Employees . The Executive, during the
Restricted Period, shall not, either directly or indirectly, call
on, solicit or attempt to induce any other officer, employee or
independent contractor of the Company or its affiliates with whom
the Executive had contact, knowledge of, or association at any time
during the twelve (12) month period immediately preceding the
beginning of the Restricted Period, to terminate his or her
employment or business relationship with the Company or its
affiliates and shall not assist any other person or entity in such
a solicitation.
d.
Non-Compete . The Executive and the Company
agree that (a) the Company is engaged in the family
entertainment resort business featuring indoor waterparks, which
shall be referred to as the “Business,” (b) the
Business can be conducted anywhere, (c) the Business can be
and is available to any person or entity with access to sufficient
capital, (d) the Business consequently has no geographic
boundary or limitation, (e) the Executive was intimately
involved in the Business wherever it operates, and (f) this
Section 3(d) is intended to provide fair and reasonable protection
to the Company in light of the unique circumstances of the
Business. The Executive therefore agrees that the Executive shall
not, for the one (1) year period which starts on the date of
this Agreement, compete with the Company within fifty
(50) miles of a location where the Company conducts its
Business or is planning to conduct its Business; provided, however,
the Executive may own up to five percent (5%) of the stock of a
publicly traded company that engages in such competitive business
so long as the Executive is only a passive investor and is not
actively involved in the company in any way.
e.
Remedy for Breach . The Executive agrees that
the remedies at law of the Company for any actual or threatened
breach by Executive of the covenants in this Section 3 would
be inadequate and that the Company shall be entitled to specific
performance of the covenants in this Section 3, including
entry of an ex parte, temporary restraining order in state or
federal court, preliminary and permanent injunctive relief against
activities in violation of this Section 3, or both, or other
appropriate judicial remedy, writ or order, in addition to any
damages and legal expenses which the Company may be legally
entitled to recover.

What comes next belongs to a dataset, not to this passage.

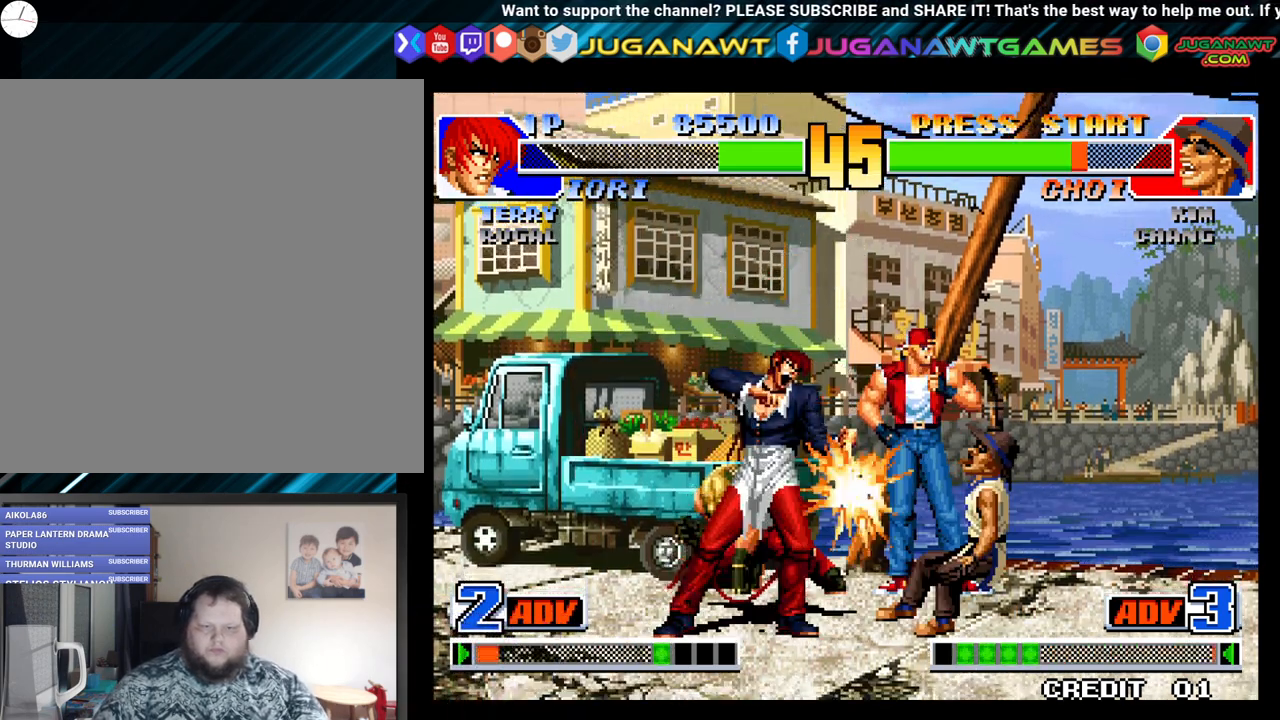
{"buttons": ["DPAD_DOWN"], "left_stick": "center", "right_stick": "center", "events": [[33, "X", "up"], [233, "DPAD_DOWN", "up"], [233, "DPAD_LEFT", "up"], [317, "DPAD_DOWN", "down"], [383, "DPAD_RIGHT", "down"], [500, "DPAD_RIGHT", "up"]]}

The Executive acknowledges and agrees that the
covenants in this Section 3 shall be construed as agreements
independent of any other provision of this or any other agreement
between the Company and the Executive, and that the existence of
any claim or cause of action by the Executive against the Company,
whether predicated upon this Agreement or any other agreement,
shall not constitute a defense to the enforcement by the Company of
such covenants.
4. Consideration
.
a. In
consideration of the execution and performance of this Agreement by
the Executive, and subject to the remaining provisions of this
Section 4, the Executive will receive from the Company the
following severance payments and benefits. The Company shall pay to
the Executive cash totaling $825,000, payable in a lump sum within
five days of expiration of the 7-day revocation period referred to
in Section 6 hereof.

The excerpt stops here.